Pruning at Initialization -- A Sketching Perspective
Noga Bar, Raja Giryes
TL;DR
This paper reframes pruning at initialization as a sketching problem for efficient matrix-vector multiplications, showing that finding a sparse mask corresponds to sampling coordinates with an optimal probability. It derives explicit bounds on the approximation error when applying the initialization mask to the end-of-training vector and demonstrates that data-free pruning can explain the success of lottery tickets, supported by a sketching-based analysis. The authors connect pruning methods like SynFlow and SNIP to sketching, propose randomized mask strategies to improve data-free pruning, and extend the perspective to Neural Tangent Kernel pruning with theoretical bounds.
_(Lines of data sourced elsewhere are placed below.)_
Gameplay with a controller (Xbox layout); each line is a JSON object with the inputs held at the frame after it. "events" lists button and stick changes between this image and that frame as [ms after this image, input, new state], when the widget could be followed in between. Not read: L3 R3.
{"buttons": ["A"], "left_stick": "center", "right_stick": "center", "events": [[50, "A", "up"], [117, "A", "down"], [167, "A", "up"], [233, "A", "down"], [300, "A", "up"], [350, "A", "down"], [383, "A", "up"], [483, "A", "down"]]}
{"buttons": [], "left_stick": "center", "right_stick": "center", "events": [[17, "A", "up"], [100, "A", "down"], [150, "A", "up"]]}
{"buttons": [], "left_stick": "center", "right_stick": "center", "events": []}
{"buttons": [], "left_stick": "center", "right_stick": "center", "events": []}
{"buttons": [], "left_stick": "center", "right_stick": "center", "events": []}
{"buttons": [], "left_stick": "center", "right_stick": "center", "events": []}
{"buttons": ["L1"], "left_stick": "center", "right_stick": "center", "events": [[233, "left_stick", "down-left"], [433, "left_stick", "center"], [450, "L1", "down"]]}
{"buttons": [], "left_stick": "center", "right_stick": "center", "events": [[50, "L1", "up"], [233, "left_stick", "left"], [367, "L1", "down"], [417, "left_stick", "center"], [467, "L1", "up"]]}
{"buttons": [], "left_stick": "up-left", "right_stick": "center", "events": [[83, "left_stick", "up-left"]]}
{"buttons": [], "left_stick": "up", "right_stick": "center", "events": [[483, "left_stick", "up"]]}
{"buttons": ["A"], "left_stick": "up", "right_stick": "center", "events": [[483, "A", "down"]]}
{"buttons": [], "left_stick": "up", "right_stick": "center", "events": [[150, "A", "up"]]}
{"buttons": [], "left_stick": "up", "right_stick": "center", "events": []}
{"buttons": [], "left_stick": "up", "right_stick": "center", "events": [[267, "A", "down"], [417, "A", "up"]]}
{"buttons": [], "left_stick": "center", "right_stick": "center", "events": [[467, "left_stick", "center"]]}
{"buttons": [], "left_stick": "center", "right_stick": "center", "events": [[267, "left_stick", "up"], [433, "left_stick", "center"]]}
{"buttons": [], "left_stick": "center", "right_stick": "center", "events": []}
Empirically, randomized, data-free pruning performs competitively across multiple architectures and datasets, suggesting practical benefits and robustness when data are unavailable. Overall, the sketching lens provides theoretical grounding for data-independence in sparse subnetworks and offers concrete algorithmic improvements for pruning without data.
Abstract
The lottery ticket hypothesis (LTH) has increased attention to pruning neural networks at initialization. We study this problem in the linear setting. We show that finding a sparse mask at initialization is equivalent to the sketching problem introduced for efficient matrix multiplication. This gives us tools to analyze the LTH problem and gain insights into it. Specifically, using the mask found at initialization, we bound the approximation error of the pruned linear model at the end of training. We theoretically justify previous empirical evidence that the search for sparse networks may be data independent. By using the sketching perspective, we suggest a generic improvement to existing algorithms for pruning at initialization, which we show to be beneficial in the data-independent case.